An Active Forecast for Healthcare Enforcement

Here is a good summary of the state of affairs when it comes to healthcare fraud and compliance. The bottom line is it continues to be a high priority for government.

The highlights?

  1. Follow the money. For fiscal year 2015, Congress more than doubled the funding of the government’s Health Care Fraud and Abuse Control program to $672 million. The HCFAC, as it were, was created under HIPAA to join the Department of Justice and Department of Health and Human Services in leading efforts at all levels—federal, state, and local—to address healthcare fraud, waste, or abuse. The new funding means more money for agents, prosecutors, and data analytics, including predictive analytics, to help bring cases.
  2. Let the sunshine in.
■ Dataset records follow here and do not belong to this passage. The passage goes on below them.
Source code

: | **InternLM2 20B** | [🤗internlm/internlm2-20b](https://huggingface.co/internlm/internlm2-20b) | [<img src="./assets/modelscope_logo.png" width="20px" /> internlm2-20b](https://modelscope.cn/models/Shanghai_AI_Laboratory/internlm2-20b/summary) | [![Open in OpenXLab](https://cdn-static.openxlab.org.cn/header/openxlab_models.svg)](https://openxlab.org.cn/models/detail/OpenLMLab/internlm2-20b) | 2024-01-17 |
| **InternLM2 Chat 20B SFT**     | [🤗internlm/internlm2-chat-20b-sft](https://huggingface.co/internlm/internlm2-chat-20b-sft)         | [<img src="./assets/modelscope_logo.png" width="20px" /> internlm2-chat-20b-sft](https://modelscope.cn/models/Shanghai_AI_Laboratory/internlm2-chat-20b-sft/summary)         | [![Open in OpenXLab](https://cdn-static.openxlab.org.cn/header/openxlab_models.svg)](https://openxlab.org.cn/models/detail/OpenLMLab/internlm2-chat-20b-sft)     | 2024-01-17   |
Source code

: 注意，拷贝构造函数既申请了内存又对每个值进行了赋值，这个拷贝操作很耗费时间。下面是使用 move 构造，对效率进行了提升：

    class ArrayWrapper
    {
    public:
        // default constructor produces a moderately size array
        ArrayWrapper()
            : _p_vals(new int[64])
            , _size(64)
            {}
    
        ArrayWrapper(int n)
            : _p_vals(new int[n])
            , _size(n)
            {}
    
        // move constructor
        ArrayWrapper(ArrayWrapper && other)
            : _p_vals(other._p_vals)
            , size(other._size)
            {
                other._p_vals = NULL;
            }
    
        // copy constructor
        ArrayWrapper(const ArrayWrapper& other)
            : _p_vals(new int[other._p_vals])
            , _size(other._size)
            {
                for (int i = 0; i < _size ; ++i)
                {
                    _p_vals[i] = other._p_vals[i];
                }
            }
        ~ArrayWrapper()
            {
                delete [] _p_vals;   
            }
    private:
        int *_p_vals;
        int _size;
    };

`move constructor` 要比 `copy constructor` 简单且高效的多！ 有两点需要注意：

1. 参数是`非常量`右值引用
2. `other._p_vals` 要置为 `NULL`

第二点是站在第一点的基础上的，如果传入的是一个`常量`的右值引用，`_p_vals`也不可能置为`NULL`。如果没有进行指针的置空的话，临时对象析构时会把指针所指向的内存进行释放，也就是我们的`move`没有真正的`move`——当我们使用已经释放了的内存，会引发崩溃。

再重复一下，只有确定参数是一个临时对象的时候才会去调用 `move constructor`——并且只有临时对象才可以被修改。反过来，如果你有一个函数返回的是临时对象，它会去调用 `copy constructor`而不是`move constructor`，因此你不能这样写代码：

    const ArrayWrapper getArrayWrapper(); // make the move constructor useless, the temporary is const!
It may not be the Age of Aquarius, but the Sunshine Act has spotlighted the relationships among physicians and vendors, and CMS has begun to publish Medicare claims and utilization data. It’s the dawning of a new world, and the greater scrutiny and transparency suggest greater activity to come by plaintiffs both public and private. Which brings us to the next point.
  3. Listen for the whistle. In 1987, there were 30 whistleblower lawsuits brought under the False Claims Act; since 2000, the number’s closer to 400 per year, and the past two years have seen more than 700 apiece. Meanwhile, the Justice Department announced last fall that the criminal division would automatically review new whistleblower lawsuits alongside the civil division rather than wait for the civil division to refer a case for prosecution. In other words, the filing of a whistleblower lawsuit now opens, in essence, a parallel civil-criminal investigation.